**DATA SECTION:**
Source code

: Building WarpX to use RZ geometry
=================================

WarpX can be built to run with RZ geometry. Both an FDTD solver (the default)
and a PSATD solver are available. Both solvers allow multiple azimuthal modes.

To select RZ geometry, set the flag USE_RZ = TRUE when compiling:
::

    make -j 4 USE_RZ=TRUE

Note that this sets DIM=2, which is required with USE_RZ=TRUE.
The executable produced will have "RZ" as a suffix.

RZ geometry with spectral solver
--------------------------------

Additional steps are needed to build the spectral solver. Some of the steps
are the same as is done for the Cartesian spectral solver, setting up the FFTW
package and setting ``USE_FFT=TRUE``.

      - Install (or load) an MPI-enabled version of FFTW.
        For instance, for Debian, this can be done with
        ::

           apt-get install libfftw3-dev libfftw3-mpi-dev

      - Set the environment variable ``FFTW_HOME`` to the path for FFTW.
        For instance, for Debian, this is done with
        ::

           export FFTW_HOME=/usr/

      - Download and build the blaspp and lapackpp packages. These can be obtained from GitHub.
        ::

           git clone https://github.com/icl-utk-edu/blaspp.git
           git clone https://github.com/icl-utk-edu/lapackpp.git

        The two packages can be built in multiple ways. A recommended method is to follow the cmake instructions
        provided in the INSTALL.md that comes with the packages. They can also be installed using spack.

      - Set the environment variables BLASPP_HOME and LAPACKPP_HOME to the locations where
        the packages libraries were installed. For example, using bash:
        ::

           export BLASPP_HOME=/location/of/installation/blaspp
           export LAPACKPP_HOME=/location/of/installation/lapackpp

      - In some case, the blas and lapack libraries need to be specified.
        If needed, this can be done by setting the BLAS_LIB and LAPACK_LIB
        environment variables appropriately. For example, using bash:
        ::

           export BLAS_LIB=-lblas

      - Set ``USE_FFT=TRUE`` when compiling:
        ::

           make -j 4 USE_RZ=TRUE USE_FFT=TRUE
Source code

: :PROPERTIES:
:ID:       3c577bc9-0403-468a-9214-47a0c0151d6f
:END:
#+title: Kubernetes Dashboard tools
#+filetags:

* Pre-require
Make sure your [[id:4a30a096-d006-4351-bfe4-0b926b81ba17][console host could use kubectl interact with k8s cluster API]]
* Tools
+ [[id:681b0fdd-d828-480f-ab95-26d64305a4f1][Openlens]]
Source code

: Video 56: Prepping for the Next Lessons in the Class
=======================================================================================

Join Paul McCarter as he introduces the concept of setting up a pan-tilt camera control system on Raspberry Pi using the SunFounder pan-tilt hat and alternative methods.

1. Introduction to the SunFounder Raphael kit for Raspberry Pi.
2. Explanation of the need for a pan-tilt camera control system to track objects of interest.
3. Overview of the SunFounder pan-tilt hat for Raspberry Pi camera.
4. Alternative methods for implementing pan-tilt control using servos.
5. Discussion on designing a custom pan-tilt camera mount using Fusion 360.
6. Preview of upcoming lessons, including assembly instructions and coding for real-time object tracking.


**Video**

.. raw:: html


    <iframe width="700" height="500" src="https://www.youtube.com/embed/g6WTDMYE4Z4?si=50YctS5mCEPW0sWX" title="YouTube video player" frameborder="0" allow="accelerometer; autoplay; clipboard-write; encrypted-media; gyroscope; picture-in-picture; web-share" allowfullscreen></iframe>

**YOUR ASSIGNMENT:** Tally the lines in the records above that hold the word "methods", and give only that number.

**OUTPUT OF THE TASK:** 2